(Page-level text extractions)

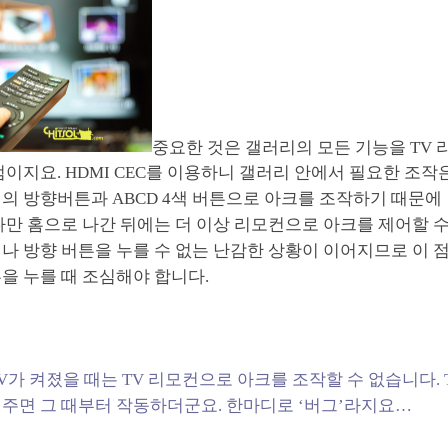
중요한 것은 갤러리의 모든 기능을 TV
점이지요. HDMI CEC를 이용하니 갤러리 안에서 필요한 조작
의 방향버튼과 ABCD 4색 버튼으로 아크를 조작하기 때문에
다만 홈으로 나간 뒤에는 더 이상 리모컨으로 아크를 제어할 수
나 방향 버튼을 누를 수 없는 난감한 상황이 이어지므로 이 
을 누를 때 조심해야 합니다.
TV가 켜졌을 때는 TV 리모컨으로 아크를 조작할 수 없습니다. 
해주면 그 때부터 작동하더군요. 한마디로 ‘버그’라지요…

--

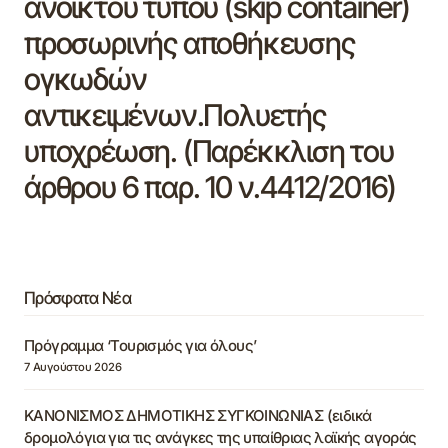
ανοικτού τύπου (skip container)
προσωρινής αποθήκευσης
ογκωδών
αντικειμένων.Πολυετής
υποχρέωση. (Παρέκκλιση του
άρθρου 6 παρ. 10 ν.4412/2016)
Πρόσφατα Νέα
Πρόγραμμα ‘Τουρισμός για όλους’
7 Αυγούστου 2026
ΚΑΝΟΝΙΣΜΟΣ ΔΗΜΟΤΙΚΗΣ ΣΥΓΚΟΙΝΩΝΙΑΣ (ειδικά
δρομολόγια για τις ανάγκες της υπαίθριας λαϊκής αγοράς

==

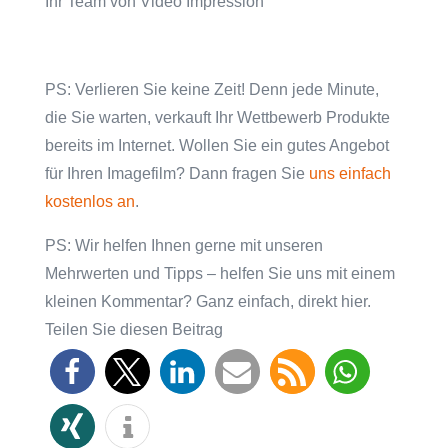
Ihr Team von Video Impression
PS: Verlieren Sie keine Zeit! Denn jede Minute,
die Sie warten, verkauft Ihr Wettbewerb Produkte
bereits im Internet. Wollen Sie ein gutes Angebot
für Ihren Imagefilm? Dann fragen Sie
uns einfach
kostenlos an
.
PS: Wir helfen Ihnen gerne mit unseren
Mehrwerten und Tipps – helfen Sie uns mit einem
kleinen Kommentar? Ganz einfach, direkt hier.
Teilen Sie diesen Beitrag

Your instructions: Print the data verbatim, everything from the line containing "중요한 것은 갤러리의 모든 기능을 TV" down to the line containing "해주면 그 때부터 작동하더군요. 한마디로 ‘버그’라지요…", both lines included.

Answer for the task:
중요한 것은 갤러리의 모든 기능을 TV
점이지요. HDMI CEC를 이용하니 갤러리 안에서 필요한 조작
의 방향버튼과 ABCD 4색 버튼으로 아크를 조작하기 때문에
다만 홈으로 나간 뒤에는 더 이상 리모컨으로 아크를 제어할 수
나 방향 버튼을 누를 수 없는 난감한 상황이 이어지므로 이 
을 누를 때 조심해야 합니다.
TV가 켜졌을 때는 TV 리모컨으로 아크를 조작할 수 없습니다. 
해주면 그 때부터 작동하더군요. 한마디로 ‘버그’라지요…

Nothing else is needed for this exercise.